[[ Provided records, beginning ]]

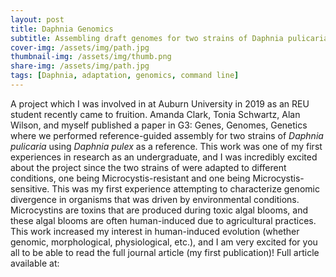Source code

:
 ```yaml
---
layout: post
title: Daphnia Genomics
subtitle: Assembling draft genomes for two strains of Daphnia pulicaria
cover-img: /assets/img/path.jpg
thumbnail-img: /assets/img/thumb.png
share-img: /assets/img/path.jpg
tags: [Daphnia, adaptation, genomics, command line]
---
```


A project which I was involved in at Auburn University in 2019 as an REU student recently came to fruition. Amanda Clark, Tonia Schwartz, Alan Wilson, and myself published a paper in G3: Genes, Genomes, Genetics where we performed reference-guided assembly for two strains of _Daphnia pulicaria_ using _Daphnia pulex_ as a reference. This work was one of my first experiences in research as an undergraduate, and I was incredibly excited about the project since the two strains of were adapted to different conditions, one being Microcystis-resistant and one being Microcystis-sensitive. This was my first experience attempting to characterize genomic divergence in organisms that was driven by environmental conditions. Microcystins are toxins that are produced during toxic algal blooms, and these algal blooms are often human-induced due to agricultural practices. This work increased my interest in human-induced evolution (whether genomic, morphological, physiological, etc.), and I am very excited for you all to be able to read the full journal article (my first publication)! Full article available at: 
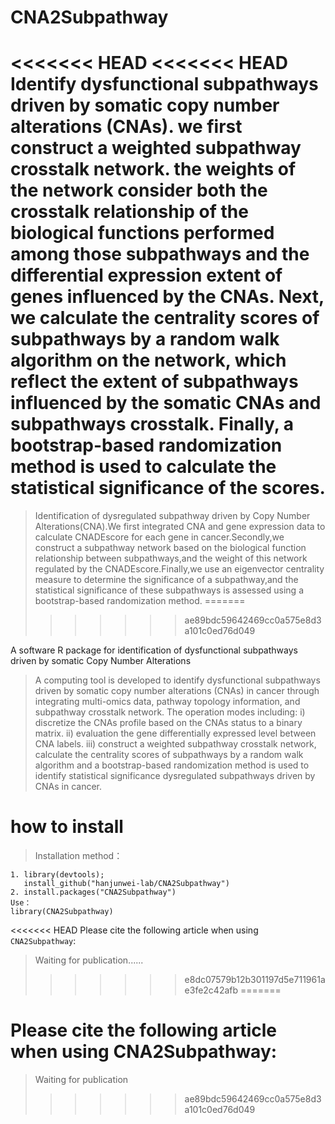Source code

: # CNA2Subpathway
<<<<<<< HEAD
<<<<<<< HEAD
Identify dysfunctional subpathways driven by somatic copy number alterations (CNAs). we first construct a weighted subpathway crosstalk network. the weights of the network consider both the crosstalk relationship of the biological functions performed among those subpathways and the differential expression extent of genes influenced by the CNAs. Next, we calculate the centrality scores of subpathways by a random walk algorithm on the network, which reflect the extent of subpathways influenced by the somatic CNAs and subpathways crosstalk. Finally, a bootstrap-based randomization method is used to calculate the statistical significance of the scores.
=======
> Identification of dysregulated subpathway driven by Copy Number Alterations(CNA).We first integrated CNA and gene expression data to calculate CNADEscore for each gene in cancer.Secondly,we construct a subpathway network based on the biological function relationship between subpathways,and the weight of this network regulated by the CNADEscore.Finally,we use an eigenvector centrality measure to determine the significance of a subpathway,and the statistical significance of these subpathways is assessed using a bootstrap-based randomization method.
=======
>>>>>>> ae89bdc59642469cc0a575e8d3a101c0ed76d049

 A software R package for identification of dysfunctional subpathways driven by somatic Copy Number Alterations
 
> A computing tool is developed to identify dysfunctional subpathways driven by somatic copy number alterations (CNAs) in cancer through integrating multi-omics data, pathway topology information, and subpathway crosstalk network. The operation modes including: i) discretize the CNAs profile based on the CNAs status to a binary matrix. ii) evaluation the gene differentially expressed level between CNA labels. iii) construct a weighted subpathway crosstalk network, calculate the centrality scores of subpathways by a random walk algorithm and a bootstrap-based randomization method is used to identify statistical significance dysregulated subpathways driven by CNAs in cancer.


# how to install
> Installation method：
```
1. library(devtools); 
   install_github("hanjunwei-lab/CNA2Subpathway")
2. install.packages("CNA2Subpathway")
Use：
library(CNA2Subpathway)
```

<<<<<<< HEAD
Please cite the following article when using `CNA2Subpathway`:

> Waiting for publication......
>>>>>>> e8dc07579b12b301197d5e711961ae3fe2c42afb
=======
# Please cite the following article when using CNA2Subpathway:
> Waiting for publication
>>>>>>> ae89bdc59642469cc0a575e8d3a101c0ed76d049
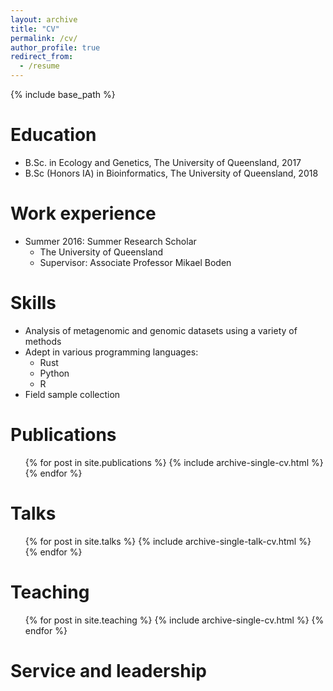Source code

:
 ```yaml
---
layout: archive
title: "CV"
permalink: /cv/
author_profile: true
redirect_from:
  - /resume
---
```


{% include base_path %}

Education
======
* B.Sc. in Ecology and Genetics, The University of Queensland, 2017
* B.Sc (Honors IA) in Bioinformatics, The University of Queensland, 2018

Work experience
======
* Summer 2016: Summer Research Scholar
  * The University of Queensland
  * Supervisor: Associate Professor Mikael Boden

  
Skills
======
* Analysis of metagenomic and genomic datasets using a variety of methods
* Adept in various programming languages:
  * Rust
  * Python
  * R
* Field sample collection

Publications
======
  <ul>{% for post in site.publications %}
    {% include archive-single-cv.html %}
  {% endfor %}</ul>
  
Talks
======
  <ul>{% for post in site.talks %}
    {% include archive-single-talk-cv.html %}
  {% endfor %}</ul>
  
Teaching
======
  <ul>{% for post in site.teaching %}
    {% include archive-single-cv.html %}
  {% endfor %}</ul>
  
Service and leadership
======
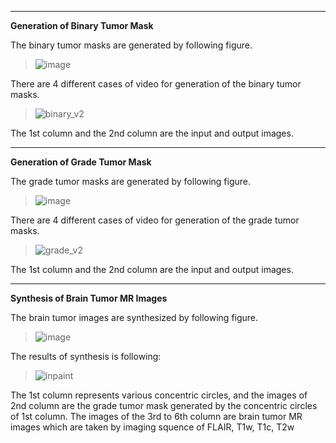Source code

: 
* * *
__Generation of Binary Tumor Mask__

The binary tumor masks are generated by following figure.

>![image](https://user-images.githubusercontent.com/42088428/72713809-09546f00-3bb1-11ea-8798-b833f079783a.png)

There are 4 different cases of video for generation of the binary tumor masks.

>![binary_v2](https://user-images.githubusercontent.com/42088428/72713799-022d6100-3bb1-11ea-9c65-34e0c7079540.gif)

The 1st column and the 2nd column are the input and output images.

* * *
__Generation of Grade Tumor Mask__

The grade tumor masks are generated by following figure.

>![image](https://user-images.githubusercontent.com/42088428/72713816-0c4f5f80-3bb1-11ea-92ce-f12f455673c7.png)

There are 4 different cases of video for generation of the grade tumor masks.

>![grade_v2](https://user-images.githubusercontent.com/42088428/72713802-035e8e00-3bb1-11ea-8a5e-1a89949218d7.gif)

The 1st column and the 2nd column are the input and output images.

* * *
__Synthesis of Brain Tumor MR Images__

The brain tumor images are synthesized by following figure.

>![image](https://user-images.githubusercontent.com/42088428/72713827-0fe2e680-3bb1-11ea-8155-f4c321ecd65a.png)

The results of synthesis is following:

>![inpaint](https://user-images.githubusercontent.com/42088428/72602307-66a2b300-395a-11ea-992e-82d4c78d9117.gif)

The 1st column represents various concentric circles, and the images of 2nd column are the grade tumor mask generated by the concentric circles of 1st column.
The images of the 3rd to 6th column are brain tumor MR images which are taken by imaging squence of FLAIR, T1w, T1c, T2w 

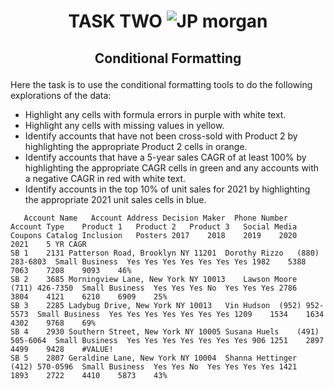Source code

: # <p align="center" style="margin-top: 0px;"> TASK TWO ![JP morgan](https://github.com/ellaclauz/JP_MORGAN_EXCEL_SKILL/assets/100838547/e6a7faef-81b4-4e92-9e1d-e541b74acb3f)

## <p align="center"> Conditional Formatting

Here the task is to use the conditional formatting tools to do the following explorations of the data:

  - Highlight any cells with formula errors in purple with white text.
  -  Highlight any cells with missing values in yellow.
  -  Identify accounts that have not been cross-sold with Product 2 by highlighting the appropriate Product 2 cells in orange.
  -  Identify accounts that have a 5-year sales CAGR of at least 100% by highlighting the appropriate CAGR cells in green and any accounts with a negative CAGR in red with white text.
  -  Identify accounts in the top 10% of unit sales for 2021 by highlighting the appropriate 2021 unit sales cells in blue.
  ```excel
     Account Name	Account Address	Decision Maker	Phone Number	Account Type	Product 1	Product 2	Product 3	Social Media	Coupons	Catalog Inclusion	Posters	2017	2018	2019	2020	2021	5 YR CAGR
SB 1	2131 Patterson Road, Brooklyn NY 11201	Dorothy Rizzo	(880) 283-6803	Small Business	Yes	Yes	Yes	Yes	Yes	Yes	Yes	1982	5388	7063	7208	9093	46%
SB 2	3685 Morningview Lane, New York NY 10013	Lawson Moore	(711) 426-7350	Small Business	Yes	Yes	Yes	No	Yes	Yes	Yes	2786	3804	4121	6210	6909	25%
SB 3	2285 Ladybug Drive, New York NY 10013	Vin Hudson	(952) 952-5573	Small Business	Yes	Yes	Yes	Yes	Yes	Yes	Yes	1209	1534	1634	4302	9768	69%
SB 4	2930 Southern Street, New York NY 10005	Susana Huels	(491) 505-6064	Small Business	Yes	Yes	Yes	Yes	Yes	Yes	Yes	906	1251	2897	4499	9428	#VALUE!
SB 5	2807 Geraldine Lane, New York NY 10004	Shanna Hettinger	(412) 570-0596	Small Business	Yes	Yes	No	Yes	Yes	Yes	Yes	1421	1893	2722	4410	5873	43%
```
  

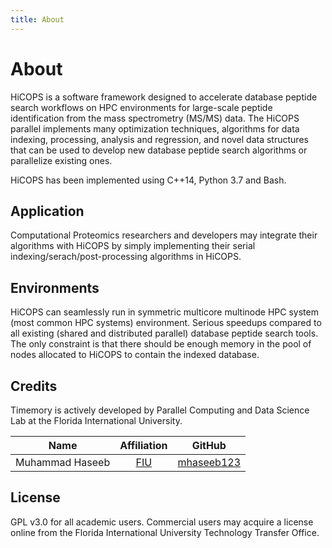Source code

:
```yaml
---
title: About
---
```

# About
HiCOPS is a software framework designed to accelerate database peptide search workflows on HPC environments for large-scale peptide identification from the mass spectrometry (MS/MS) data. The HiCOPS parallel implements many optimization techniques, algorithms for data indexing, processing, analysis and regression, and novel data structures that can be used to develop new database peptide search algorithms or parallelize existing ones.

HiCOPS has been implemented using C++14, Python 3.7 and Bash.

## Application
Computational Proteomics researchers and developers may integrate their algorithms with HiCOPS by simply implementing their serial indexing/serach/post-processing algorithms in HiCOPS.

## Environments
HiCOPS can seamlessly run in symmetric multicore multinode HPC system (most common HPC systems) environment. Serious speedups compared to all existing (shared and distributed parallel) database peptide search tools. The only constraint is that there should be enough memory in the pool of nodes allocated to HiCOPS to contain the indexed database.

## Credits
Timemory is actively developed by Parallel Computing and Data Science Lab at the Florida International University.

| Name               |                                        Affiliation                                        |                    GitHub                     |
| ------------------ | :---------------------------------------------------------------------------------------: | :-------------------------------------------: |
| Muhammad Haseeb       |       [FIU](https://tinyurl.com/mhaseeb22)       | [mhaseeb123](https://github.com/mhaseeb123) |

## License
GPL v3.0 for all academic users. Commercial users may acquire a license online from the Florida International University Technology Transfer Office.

[[ Provided records, end ]]

- _Problem details_
Within the data, how many lines hold the word "library"? State only that number.

- _Solution for this task_
2